Чаще всего бывали они всемером — вариант наиболее устоявшийся: его коллеги профессора с других кафедр — терапевт, невропатолог и гинеколог, — он, Каретников, сам да еще трое, из которых один был известным тренером по плаванию, другой — главным инженером текстильного объединения, а третий — видным адвокатом, о ком при их первом знакомстве было сказано, что он входит в сильнейшую пятерку адвокатов, а он с серьезностью поправил: в сильнейшую тройку.

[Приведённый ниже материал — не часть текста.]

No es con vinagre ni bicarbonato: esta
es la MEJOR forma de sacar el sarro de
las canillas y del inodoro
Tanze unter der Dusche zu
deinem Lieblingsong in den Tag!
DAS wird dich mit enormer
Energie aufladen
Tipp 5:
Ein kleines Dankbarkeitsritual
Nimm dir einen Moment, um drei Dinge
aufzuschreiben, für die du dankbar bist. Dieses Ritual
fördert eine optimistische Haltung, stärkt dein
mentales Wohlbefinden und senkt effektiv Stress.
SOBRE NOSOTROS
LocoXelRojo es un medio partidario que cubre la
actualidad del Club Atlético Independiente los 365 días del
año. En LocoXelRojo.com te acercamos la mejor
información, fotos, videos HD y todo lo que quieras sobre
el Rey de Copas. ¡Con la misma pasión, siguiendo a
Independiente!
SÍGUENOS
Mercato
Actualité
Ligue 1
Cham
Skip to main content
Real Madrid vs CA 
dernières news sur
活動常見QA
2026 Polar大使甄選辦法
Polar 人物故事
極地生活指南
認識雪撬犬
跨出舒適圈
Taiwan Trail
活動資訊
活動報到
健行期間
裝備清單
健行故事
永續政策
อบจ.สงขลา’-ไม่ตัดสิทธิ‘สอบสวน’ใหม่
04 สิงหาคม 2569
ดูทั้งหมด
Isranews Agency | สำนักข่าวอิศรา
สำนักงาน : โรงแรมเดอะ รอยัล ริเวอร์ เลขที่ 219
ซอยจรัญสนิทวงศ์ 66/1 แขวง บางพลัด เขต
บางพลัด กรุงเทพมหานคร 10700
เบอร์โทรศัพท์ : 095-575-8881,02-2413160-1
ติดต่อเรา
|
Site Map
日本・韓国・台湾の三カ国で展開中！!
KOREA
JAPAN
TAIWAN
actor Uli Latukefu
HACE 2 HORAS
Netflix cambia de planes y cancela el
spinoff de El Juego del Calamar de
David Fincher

Хотя составилась эта компания довольно случайно, Андрей Михайлович ко многим из них питал определенную симпатию: с ними интересно было говорить, выслушать или самому рассказать анекдот, зная заранее, что будешь правильно понят. Кроме того, с большой долей уверенности можно было рассчитывать, что, случись вдруг тебе в ком-то из них надобность, он вовремя придет на помощь, только чтоб ты мог конкретно сказать, чем он может тебе быть полезен, то есть связано это должно быть не с общим каким-то сочувствием, а с деловым пониманием твоих нужд, чтобы можно было, сняв трубку, набрать чей-то телефон и попросить об услуге, помогая тебе.